### What you will do
Your answer should consist of the lines below that hold the word "para".
═══ Materials provided ═══
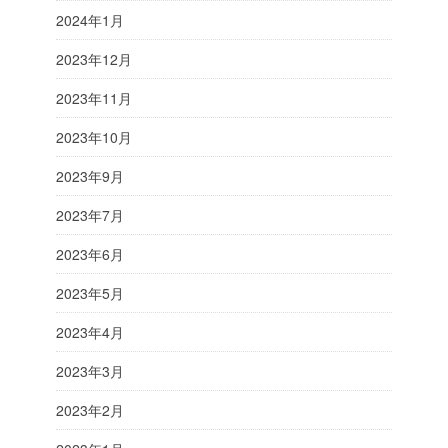
2024年1月
2023年12月
2023年11月
2023年10月
2023年9月
2023年7月
2023年6月
2023年5月
2023年4月
2023年3月
2023年2月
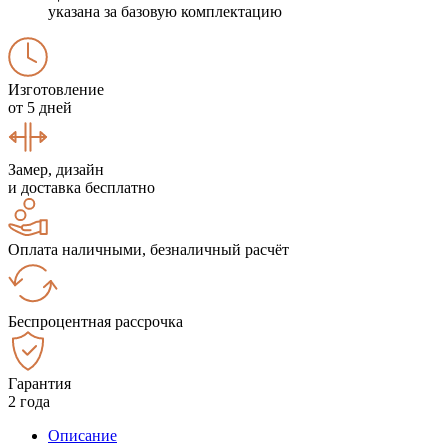
указана за базовую комплектацию
Изготовление
от 5 дней
Замер, дизайн
и доставка бесплатно
Оплата наличными, безналичный расчёт
Беспроцентная рассрочка
Гарантия
2 года
Описание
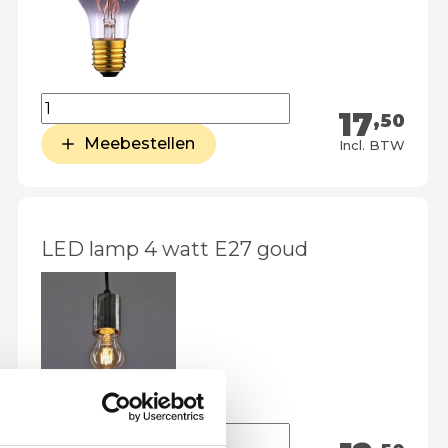
17
,50
Meebestellen
Incl. BTW
LED lamp 4 watt E27 goud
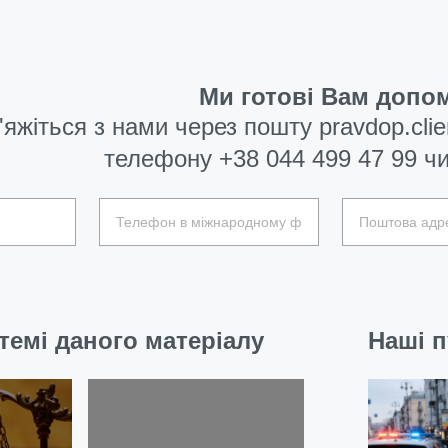
Ми готові Вам допом
'яжіться з нами через пошту
pravdop.cli
телефону
+38 044 499 47 99
чи
темі даного матеріалу
Наші п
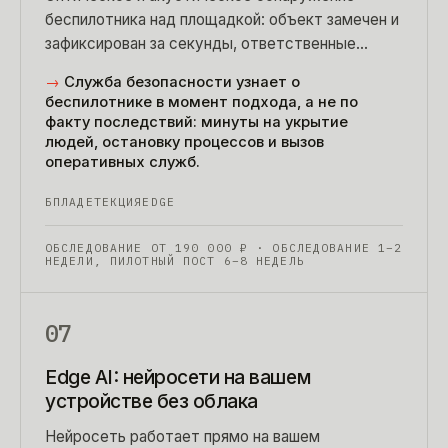
беспилотника над площадкой: объект замечен и
зафиксирован за секунды, ответственные
оповещены. Только обнаружение — без
→
Служба безопасности узнает о
подавления и без нарушения закона.
беспилотнике в момент подхода, а не по
факту последствий: минуты на укрытие
людей, остановку процессов и вызов
оперативных служб.
БПЛА
ДЕТЕКЦИЯ
EDGE
ОБСЛЕДОВАНИЕ ОТ
190 000
₽
· ОБСЛЕДОВАНИЕ 1–2
НЕДЕЛИ, ПИЛОТНЫЙ ПОСТ 6–8 НЕДЕЛЬ
07
Edge AI: нейросети на вашем
устройстве без облака
Нейросеть работает прямо на вашем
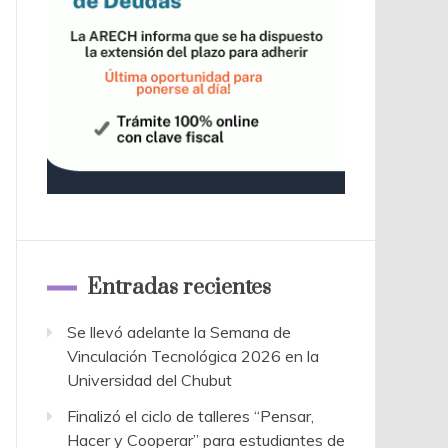
Entradas recientes
Se llevó adelante la Semana de
Vinculación Tecnológica 2026 en la
Universidad del Chubut
Finalizó el ciclo de talleres “Pensar,
Hacer y Cooperar” para estudiantes de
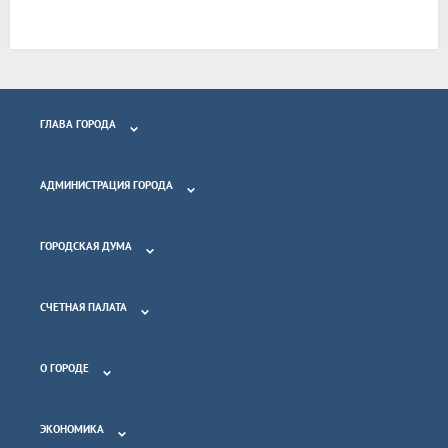
ГЛАВА ГОРОДА
АДМИНИСТРАЦИЯ ГОРОДА
ГОРОДСКАЯ ДУМА
СЧЕТНАЯ ПАЛАТА
О ГОРОДЕ
ЭКОНОМИКА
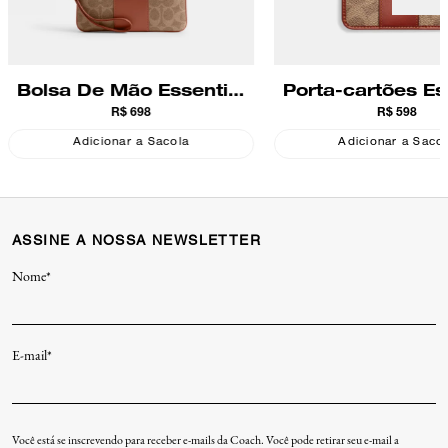
Bolsa De Mão Essential
Porta-cartões Es
R$ 698
R$ 598
Small Wristlet Signature
Mini Id Signatur
Coach
Adicionar a Sacola
Adicionar a Saco
ASSINE A NOSSA NEWSLETTER
Nome*
E-mail*
Você está se inscrevendo para receber e-mails da Coach. Você pode retirar seu e-mail a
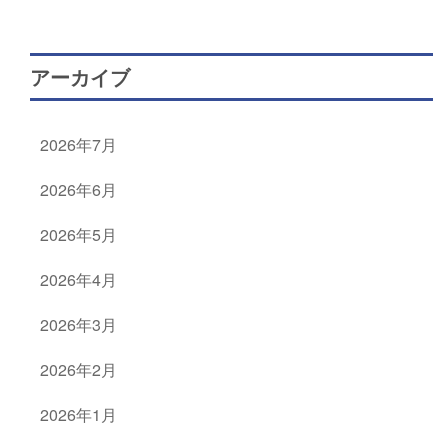
アーカイブ
2026年7月
2026年6月
2026年5月
2026年4月
2026年3月
2026年2月
2026年1月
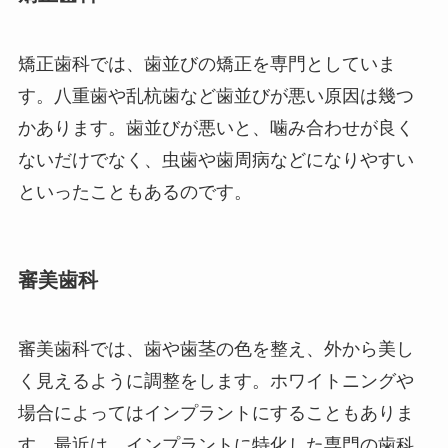
矯正歯科では、歯並びの矯正を専門としていま
す。八重歯や乱杭歯など歯並びが悪い原因は幾つ
かあります。歯並びが悪いと、噛み合わせが良く
ないだけでなく、虫歯や歯周病などになりやすい
といったこともあるのです。
審美歯科
審美歯科では、歯や歯茎の色を整え、外から美し
く見えるように調整をします。ホワイトニングや
場合によってはインプラントにすることもありま
す。最近は、インプラントに特化した専門の歯科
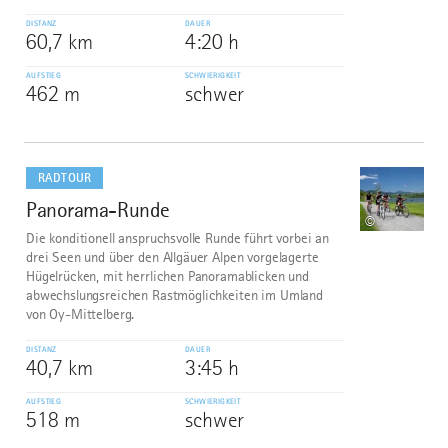
DISTANZ
DAUER
60,7 km
4:20 h
AUFSTIEG
SCHWIERIGKEIT
462 m
schwer
mehr
dazu
RADTOUR
Panorama-Runde
10
©
Die konditionell anspruchsvolle Runde führt vorbei an
drei Seen und über den Allgäuer Alpen vorgelagerte
Hügelrücken, mit herrlichen Panoramablicken und
abwechslungsreichen Rastmöglichkeiten im Umland
von Oy-Mittelberg.
DISTANZ
DAUER
40,7 km
3:45 h
AUFSTIEG
SCHWIERIGKEIT
518 m
schwer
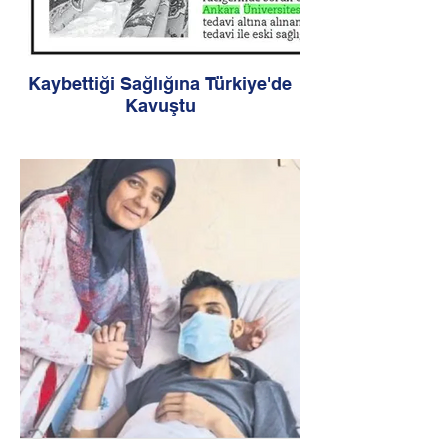
Kaybettiği Sağlığına Türkiye'de
Kavuştu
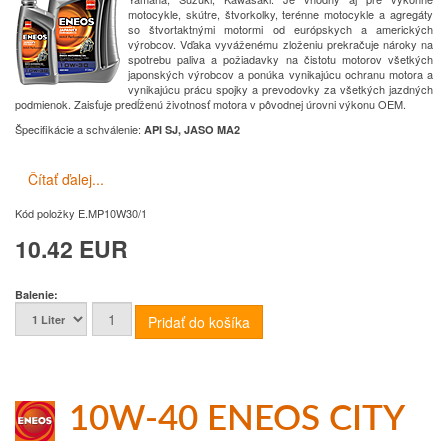
motocykle, skútre, štvorkolky, terénne motocykle a agregáty
so štvortaktnými motormi od európskych a amerických
výrobcov. Vďaka vyváženému zloženiu prekračuje nároky na
spotrebu paliva a požiadavky na čistotu motorov všetkých
japonských výrobcov a ponúka vynikajúcu ochranu motora a
vynikajúcu prácu spojky a prevodovky za všetkých jazdných
podmienok. Zaisťuje predĺženú životnosť motora v pôvodnej úrovni výkonu OEM.
Špecifikácie a schválenie
:
API SJ, JASO MA2
Čítať ďalej...
Kód položky
E.MP10W30/1
10.42 EUR
Balenie:
10W-40 ENEOS CITY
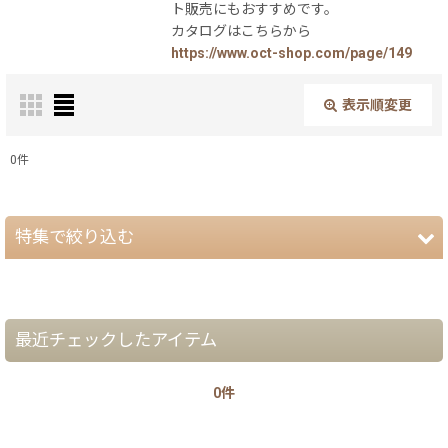
ト販売にもおすすめです。
カタログはこちらから
https://www.oct-shop.com/page/149
表示順変更
閉じる
0
件
表示数
:
特集で絞り込む
在庫あり
並び順
:
【夏】さわやかパッケージ
最近チェックしたアイテム
【銘菓撰29・秋冬】洋菓子ギフト（贈答）
絞り込む
0件
【銘菓撰29・秋冬】和菓子ギフト（贈答）
【銘菓撰29・秋冬】菓子単品・プチギフト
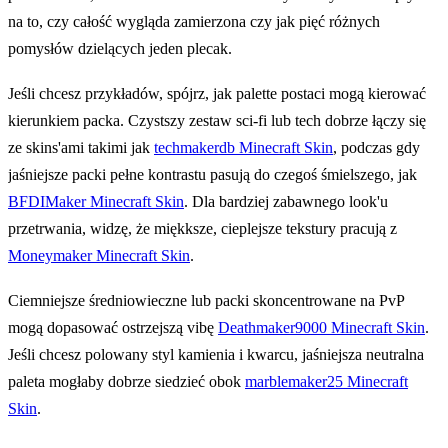
na to, czy całość wygląda zamierzona czy jak pięć różnych
pomysłów dzielących jeden plecak.
Jeśli chcesz przykładów, spójrz, jak palette postaci mogą kierować
kierunkiem packa. Czystszy zestaw sci-fi lub tech dobrze łączy się
ze skins'ami takimi jak
techmakerdb Minecraft Skin
, podczas gdy
jaśniejsze packi pełne kontrastu pasują do czegoś śmielszego, jak
BFDIMaker Minecraft Skin
. Dla bardziej zabawnego look'u
przetrwania, widzę, że miękksze, cieplejsze tekstury pracują z
Moneymaker Minecraft Skin
.
Ciemniejsze średniowieczne lub packi skoncentrowane na PvP
mogą dopasować ostrzejszą vibę
Deathmaker9000 Minecraft Skin
.
Jeśli chcesz polowany styl kamienia i kwarcu, jaśniejsza neutralna
paleta mogłaby dobrze siedzieć obok
marblemaker25 Minecraft
Skin
.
═══
### Answer box
Hacer y Cooperar” para estudiantes de
Você está se inscrevendo para receber e-mails da Coach. Você pode retirar seu e-mail a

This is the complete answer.